You, a Christian, are commanded to be perfect as your Father in Heaven is perfect so that you may win eternal life. I, an atheist, am just trying to pay off my mortgage and not screw up too badly before I’m good and dead forever.
To be sure the Christians have a grander vision on their side.
Later, a commenter named Darien adds:
Atheists, or at least non-Christians, have the entire breadth and sweep of Science Fiction to enliven our future. We have SETI, we have vast cosmic adventures (assuming we do not somehow annihilate ourselves first (or have it done for us)) in an unbounded future until the heat death of the Cosmos.
If you are a Christian you have Jesus returning and the judgment of the world and the final battle then God hitting the Delete button on all of creation followed by an eternity of either cloud-sitting and harp-playing or roasting in the pit. No galactic civilizations, no star sagas, no alien civilizations, the best we might manage is a moon colony or two.
I remember being a geeky Christian teen and feeling absolutely heartbroken about this, until I concluded that God would probably allow me to spend some of my Heavenly time building space-ships…
My comment:
As a science fiction writing Christian, I object most strongly to this slander.
Of course there will be galactic empires after the world is renewed and remade, and larger than that. What do you think the crowns and the thrones promised the faithful are for?
The speed of light prevents mortals from ever visiting another star, much less entering into a conversation or a hymn or a dance with one. Those limitations do not apply to the glorified and risen saints, who can step to Alpha Centauri or to Andromeda or to the Corona Borealis Supercluster in a moment, and converse with the angels and artisans who designed these stars and galaxies and superclusters of galaxies.
And we will be able to hear the music of the spheres.
ADDED: Mother Wit provides a link to a poem well worth reading:
Christ in the Universe
By Alice Meynell (b. 1847)
WITH this ambiguous earth
His dealings have been told us.
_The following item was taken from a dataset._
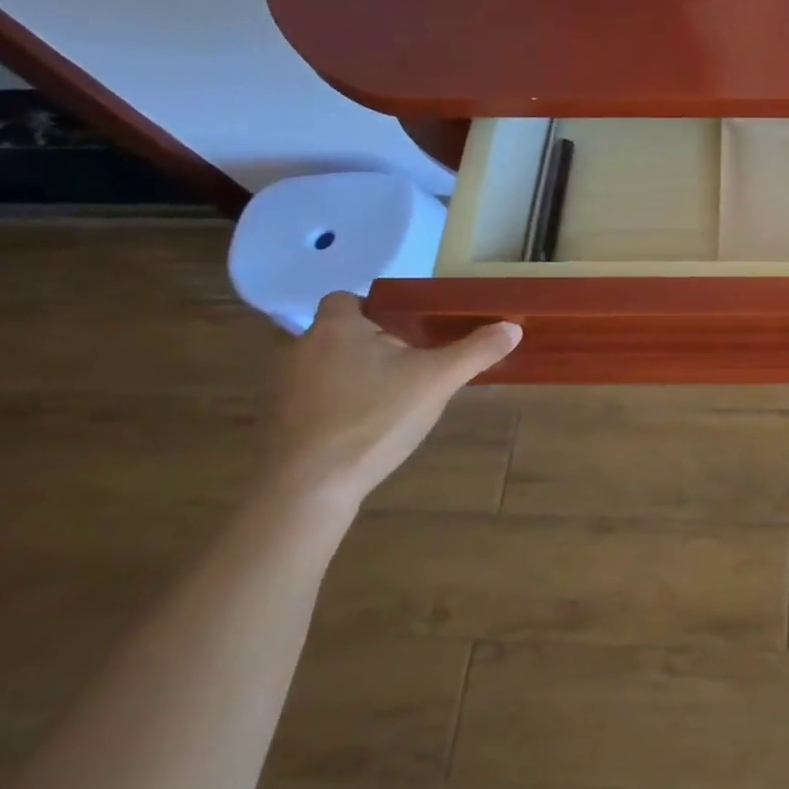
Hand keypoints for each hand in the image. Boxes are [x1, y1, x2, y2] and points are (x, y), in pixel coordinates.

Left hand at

These abide:
The signal to a maid, the human birth,
The lesson, and the young Man crucified.
But not a star of all
The innumerable host of stars has heard
How He administered this terrestrial ball.
Our race have kept their Lord’s entrusted Word.
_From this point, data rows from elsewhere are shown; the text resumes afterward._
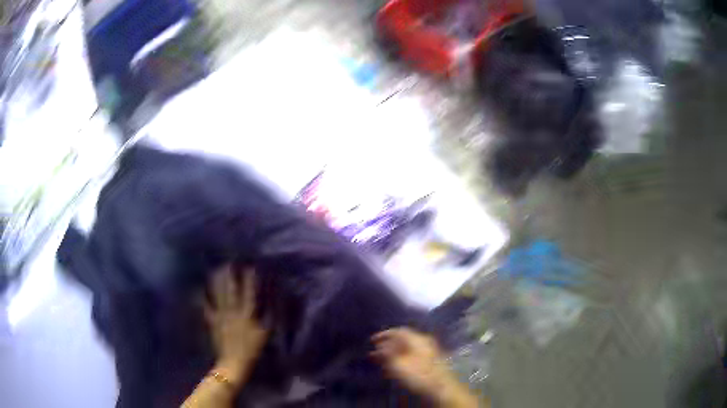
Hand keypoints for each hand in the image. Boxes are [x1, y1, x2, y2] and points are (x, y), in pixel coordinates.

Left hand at [204, 265, 268, 386]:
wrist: (234, 362)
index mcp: (246, 314)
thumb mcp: (264, 334)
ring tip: (216, 270)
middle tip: (228, 262)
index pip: (249, 293)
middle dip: (230, 275)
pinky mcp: (212, 321)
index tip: (250, 267)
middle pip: (230, 290)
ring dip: (217, 281)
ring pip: (218, 295)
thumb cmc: (252, 349)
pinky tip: (200, 290)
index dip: (249, 280)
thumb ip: (267, 318)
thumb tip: (270, 303)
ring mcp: (220, 315)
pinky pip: (206, 307)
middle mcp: (232, 311)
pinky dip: (203, 298)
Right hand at [372, 328, 478, 407]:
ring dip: (393, 353)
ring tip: (381, 360)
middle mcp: (424, 342)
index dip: (384, 334)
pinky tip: (394, 367)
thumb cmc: (419, 374)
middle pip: (403, 339)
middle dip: (387, 345)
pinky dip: (401, 358)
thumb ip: (387, 353)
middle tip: (374, 351)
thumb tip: (380, 346)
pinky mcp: (430, 362)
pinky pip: (412, 355)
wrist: (441, 387)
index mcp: (418, 339)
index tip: (372, 340)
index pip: (398, 331)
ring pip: (407, 348)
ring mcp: (429, 351)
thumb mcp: (398, 364)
Of His earth-visiting feet
None knows the secret, cherished, perilous,
The terrible, shamefast, frightened, whispered, sweet,
Heart-shattering secret of His way with us.
No planet knows that this
Our wayside planet, carrying land and wave,
Love and life multiplied, and pain and bliss,
Bears, as chief treasure, one forsaken grave.
Nor, in our little day,
May His devices with the heavens be guessed,
His pilgrimage to thread the Milky Way
Or His bestowals there be manifest.
But in the eternities,
Doubtless we shall compare together, hear
A million alien Gospels, in what guise
He trod the Pleiades, the Lyre, the Bear.
O, be prepared, my soul!
To read the inconceivable, to scan
The myriad forms of God those stars unroll
When, in our turn, we show to them a Man.